Chaque nouveau livre de Jacqueline MERVILLE vient de loin, au propre comme au figuré. La fibre narrative épouse la fiction avec une justesse qui reconstitue une trace consolatrice sans le moindre débordement. Tout est lisible , y compris l'invisible et l'écriture au ligne à ligne. Deux femmes se parlent, l'asymétrie des destins ne gêne en rien, l'histoire est à la fois contemporaine et commémorative. La notion de rafle et la notion d'enfance cohabitent à l'abri des regards.Huis-clos derrière les rideaux. Prétexte vigoureux à dialogue, maintien dans l'ouvert malgré la promiscuité. Un livre d'art majeur... A lire dans un grand silence agrémenté de réminiscences...
EXTRAIT :
Où est ma mémoire ? Elle fait le bruit des pluies ruisselant sur une bâche en plastic. Ce bruit me fait mal. La rue semble à nouveau tranquille. Continuez à me raconter ce que d'autres pluies ont fait à votre mémoire.
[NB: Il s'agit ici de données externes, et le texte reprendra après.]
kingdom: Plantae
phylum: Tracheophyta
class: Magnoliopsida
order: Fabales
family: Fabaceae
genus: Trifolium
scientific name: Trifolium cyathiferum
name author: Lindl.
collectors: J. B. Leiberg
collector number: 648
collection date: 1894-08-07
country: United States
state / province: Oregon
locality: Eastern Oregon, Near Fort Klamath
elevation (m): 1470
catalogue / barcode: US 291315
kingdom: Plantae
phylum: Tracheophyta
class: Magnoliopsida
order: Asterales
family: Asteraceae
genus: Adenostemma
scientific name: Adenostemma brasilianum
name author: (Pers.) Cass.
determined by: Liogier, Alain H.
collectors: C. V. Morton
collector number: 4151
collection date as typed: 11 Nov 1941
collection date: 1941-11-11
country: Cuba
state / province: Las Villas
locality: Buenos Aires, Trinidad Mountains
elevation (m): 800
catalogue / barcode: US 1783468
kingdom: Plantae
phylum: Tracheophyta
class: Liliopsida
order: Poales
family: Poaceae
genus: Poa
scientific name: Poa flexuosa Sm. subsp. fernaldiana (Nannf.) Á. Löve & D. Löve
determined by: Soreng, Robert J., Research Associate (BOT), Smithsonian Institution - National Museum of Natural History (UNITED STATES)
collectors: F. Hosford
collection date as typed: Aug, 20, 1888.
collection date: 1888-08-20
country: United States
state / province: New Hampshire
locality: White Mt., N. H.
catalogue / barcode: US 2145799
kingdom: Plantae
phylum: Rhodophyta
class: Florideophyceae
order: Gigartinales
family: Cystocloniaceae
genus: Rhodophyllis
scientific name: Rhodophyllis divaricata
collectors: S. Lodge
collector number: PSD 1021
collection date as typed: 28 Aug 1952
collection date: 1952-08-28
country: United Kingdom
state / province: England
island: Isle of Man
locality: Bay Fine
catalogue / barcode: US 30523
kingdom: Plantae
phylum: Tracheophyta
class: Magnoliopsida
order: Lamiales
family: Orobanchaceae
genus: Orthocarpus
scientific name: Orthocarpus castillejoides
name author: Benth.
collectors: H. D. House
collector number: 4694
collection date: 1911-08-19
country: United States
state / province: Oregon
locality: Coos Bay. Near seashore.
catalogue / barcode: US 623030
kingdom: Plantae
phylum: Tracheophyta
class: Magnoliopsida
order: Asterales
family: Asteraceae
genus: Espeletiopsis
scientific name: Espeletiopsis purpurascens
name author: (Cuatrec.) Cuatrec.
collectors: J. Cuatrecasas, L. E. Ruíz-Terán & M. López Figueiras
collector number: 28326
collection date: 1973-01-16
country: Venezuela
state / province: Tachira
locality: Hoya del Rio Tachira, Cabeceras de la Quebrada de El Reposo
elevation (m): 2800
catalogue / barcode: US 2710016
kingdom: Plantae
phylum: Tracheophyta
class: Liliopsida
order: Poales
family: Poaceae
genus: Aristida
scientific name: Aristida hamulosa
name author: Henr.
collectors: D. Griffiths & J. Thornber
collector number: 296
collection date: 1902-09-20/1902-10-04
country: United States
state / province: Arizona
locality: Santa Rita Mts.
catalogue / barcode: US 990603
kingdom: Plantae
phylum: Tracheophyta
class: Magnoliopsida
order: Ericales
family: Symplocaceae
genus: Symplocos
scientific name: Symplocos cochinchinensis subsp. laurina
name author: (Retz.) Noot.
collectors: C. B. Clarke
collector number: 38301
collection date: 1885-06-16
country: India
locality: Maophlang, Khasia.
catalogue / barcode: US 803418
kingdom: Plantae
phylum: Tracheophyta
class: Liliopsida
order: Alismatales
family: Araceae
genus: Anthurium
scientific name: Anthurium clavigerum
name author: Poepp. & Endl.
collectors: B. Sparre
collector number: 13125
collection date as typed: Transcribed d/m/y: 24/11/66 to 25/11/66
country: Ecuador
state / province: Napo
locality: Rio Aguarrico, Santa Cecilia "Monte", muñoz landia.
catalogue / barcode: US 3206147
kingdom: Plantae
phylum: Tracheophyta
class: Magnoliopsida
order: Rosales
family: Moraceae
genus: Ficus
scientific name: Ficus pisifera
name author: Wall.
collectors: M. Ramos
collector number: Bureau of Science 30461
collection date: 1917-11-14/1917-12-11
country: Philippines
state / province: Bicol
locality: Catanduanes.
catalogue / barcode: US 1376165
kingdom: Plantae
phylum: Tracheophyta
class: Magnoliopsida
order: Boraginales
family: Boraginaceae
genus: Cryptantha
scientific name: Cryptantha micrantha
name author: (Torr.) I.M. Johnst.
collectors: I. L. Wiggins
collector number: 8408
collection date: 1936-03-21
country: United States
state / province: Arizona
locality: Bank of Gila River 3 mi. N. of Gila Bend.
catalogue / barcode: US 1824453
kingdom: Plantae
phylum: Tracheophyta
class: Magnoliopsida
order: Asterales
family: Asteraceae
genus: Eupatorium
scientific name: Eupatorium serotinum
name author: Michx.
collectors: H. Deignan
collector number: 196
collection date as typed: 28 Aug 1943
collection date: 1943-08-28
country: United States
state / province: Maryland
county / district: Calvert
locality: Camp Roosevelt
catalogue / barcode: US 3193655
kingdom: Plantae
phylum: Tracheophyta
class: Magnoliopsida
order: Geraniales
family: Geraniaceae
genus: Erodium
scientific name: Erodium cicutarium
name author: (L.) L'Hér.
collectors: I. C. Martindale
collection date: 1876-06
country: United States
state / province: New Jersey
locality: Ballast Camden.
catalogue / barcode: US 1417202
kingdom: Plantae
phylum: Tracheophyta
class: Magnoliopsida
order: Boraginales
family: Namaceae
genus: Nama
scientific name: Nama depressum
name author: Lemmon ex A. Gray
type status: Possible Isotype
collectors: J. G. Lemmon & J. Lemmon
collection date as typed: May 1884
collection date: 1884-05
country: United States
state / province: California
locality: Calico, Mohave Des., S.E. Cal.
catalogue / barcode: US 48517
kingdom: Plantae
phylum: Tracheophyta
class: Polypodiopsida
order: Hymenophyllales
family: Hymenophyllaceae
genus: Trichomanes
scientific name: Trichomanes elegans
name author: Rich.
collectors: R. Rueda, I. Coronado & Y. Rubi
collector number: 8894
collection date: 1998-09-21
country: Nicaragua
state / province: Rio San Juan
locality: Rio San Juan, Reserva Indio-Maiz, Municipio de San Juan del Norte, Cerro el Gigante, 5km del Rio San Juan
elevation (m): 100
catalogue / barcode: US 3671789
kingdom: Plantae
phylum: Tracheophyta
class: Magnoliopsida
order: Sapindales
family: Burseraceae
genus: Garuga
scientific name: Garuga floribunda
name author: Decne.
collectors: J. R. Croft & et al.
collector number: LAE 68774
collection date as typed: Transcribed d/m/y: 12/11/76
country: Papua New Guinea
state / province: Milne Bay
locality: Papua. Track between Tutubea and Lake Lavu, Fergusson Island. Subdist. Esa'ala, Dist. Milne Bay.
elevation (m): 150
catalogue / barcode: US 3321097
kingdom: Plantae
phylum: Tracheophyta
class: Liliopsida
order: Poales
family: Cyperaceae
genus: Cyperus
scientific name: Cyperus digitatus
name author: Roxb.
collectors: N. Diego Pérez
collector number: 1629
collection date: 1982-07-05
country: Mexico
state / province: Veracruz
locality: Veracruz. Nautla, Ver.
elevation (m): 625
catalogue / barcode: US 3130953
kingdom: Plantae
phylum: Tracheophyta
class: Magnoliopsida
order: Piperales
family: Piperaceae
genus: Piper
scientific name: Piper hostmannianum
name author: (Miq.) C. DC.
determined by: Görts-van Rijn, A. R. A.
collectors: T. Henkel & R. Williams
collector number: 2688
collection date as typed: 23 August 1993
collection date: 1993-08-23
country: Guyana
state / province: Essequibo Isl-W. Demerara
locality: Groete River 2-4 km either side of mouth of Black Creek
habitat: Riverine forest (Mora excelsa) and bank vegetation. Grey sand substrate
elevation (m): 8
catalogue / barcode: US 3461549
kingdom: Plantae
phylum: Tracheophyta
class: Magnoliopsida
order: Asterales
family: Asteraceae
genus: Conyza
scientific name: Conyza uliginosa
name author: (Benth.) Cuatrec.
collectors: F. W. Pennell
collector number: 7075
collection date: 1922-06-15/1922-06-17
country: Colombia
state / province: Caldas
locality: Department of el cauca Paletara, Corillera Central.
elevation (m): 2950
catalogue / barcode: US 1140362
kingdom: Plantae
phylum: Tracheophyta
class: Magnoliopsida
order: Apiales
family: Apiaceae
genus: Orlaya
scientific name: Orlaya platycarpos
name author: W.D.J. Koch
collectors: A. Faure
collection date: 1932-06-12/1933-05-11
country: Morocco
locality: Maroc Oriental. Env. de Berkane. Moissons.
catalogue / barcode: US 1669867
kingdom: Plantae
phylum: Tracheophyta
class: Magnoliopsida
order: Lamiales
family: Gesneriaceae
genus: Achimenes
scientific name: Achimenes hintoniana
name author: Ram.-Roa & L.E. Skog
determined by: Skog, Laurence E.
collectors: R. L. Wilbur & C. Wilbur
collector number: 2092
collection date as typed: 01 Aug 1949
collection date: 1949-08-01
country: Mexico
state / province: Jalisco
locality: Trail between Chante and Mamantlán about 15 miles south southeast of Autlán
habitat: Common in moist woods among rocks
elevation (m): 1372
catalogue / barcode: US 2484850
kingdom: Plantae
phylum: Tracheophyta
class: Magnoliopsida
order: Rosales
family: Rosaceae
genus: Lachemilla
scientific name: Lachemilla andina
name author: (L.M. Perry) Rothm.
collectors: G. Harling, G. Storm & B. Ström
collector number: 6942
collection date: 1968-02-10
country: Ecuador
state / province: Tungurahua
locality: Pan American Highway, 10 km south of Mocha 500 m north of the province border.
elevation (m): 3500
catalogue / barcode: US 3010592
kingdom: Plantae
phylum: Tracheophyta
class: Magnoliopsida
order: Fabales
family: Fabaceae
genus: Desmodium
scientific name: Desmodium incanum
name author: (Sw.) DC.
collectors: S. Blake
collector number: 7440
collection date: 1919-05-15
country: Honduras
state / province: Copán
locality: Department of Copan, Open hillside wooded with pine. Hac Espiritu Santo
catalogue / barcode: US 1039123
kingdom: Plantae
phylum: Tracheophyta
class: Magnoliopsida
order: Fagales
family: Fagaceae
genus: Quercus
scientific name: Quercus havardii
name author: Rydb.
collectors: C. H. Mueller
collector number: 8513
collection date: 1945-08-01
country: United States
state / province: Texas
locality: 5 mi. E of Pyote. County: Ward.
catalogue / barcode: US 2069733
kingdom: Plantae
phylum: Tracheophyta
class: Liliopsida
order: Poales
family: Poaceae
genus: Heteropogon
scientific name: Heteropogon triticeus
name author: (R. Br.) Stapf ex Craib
Vous hésitez, vous me regardez.
Vous dites le sceau de l'infime, du négligeable, marquant de ce que vous me racontez.
Je dis, oui.
Pourtant votre histoire minuscule, tellement insignifiante comme vous le répétez, me calme.
Dans cette chambre, parfois dans la cuisine, vous dites un film à votre manière. Personne à y dévisager, à y condamner, à y plaindre, à haïr. Un film où vous n'êtes pas vraiment. Vous ne faites que regarder en arrière, sans y croire.
C'est votre songe, un rêve ni beau , ni laid, ni grand, ni monstrueux qui serpente dans un temps lointain.
Un temps qui a fini d'exister.
C'es tpour cela qu'il me repose tant.
Votre mémoire est comme un lac où vous lisez pour moi le reflet des nuages?
Où est le lien avec celle dont vous parlez ? Cette Mobylette, cette famille, des photographies regardées à la lueur de la lune seule, puis jetées à nouveau dans l'oubli.
Est-ce vraiment votre histoire ou seulement quelques îles flottant dans une mémoire qui n'a pas de source ou qui en a trop ? Vivre a-til une source ?
Jacqueline MERVILLE, TENIR LE COUP, p. 69.
des femmes Antoinette FOUQUE Editions, Août 2011.